Question

In how many ways can the letter of the word SUCCESS be arranged so that
(i) The two $C^{\prime }s$ are together bot no two $S^{\prime }s$ are together.
(ii) No two $C^{\prime }s$ and no two $S^{\prime }s$ are together.

Answer 1

Take out three $S^{\prime }s$ and tie up two $C^{\prime }s$ so that we are left with U,E and one bundle of $C^{\prime }s$. Thus we have 3 letters which can be arranged in $3!\left(\frac{2!}{2!}\right)=6$ways.
We have 4 places (two in between and two in the
corners).
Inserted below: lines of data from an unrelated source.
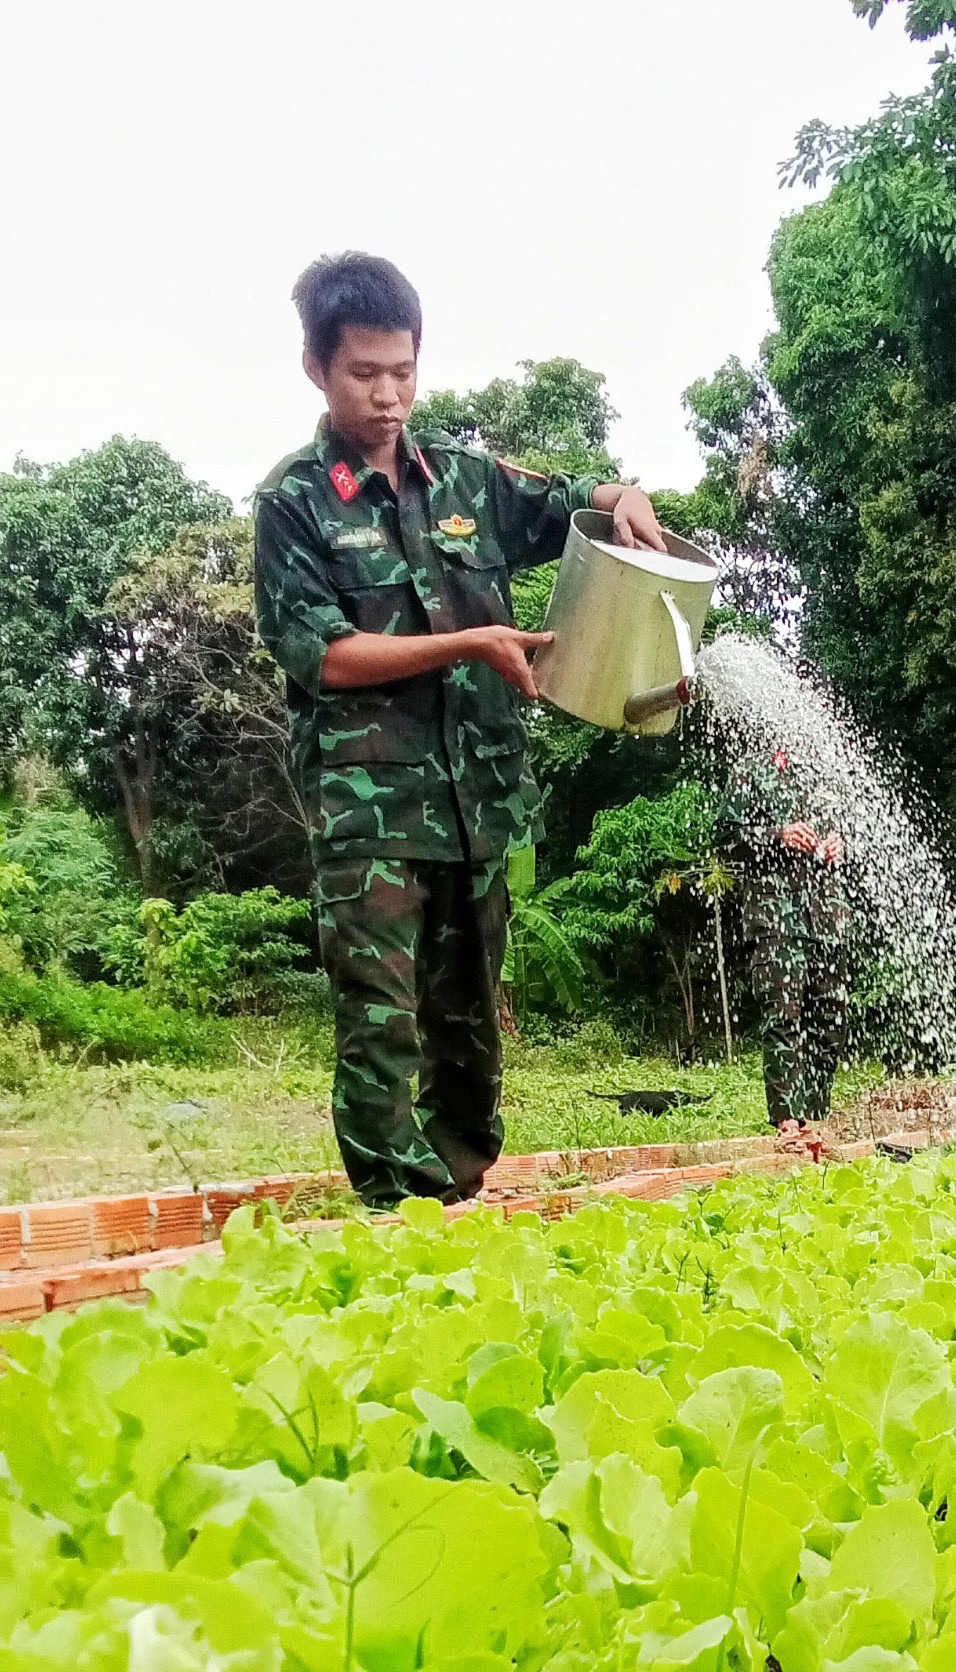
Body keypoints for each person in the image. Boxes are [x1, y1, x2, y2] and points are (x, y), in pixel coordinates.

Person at [253, 251, 666, 1210]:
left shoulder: (469, 480)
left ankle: (461, 1195)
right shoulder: (295, 502)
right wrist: (468, 643)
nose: (390, 396)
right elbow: (320, 655)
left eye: (404, 371)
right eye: (366, 374)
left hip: (481, 802)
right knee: (381, 1022)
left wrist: (623, 495)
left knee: (470, 1020)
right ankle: (391, 1214)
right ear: (317, 367)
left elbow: (578, 499)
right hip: (372, 812)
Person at [719, 749, 851, 1126]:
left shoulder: (824, 775)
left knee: (830, 1020)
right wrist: (779, 836)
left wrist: (839, 847)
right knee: (784, 1016)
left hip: (827, 917)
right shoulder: (750, 769)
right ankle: (788, 1123)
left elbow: (843, 835)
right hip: (776, 918)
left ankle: (816, 1119)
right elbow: (725, 839)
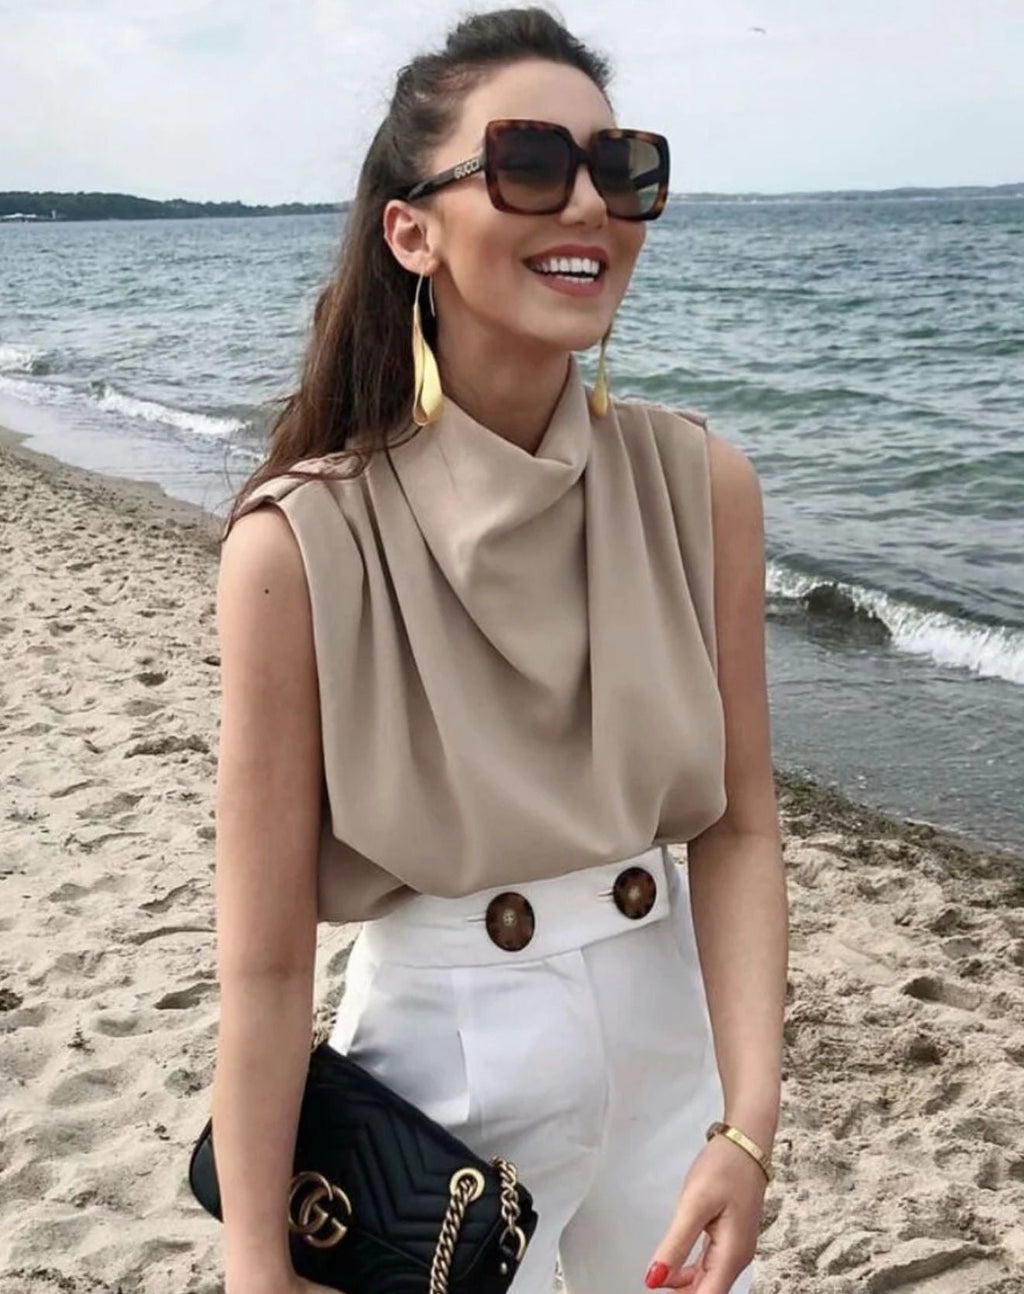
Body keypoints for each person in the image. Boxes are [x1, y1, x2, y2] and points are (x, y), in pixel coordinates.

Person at [209, 7, 788, 1294]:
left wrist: (747, 1121)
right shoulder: (300, 545)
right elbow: (263, 960)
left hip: (670, 1056)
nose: (586, 203)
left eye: (620, 168)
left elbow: (739, 825)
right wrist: (255, 1262)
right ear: (410, 230)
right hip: (438, 1093)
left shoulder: (701, 487)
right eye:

In these 4 places 3 different objects can be arranged in ${}^4{P}_3$ ways but three alike can be arranged in $\frac{1}{3!}{.}^4{P}_3$ ways i.e. 4 ways.
Hence by fundamental theorem, the number of desired arrangements is $4\times 6=24$.
(ii) Now take out $SSS$ and arrange remaining 4 letters out of which two are alike $\therefore \frac{4!}{2!}=12$. There will be 5 gaps in between these 4 (3 in between 2 at corners) in which three alike $SSS$$ can be placed in
$\frac{{}^5{P}_3}{3!}$ways, i.e. $\frac{5.4.3}{6}=10$ ways.
Hence by fundamental theorem there will be $12\times 10=120$ ways in which all the $S^{\prime }s$ are separated. In the above 120 ways no two $S^{\prime }s$ are together. Also by part (i) no two $S^{\prime }s$ are together but two $C^{\prime }s$ are together in 24 ways.
$\therefore$ In $120-24=96$ ways no two $S^{\prime }s$ and no two $C^{\prime }s$ are together.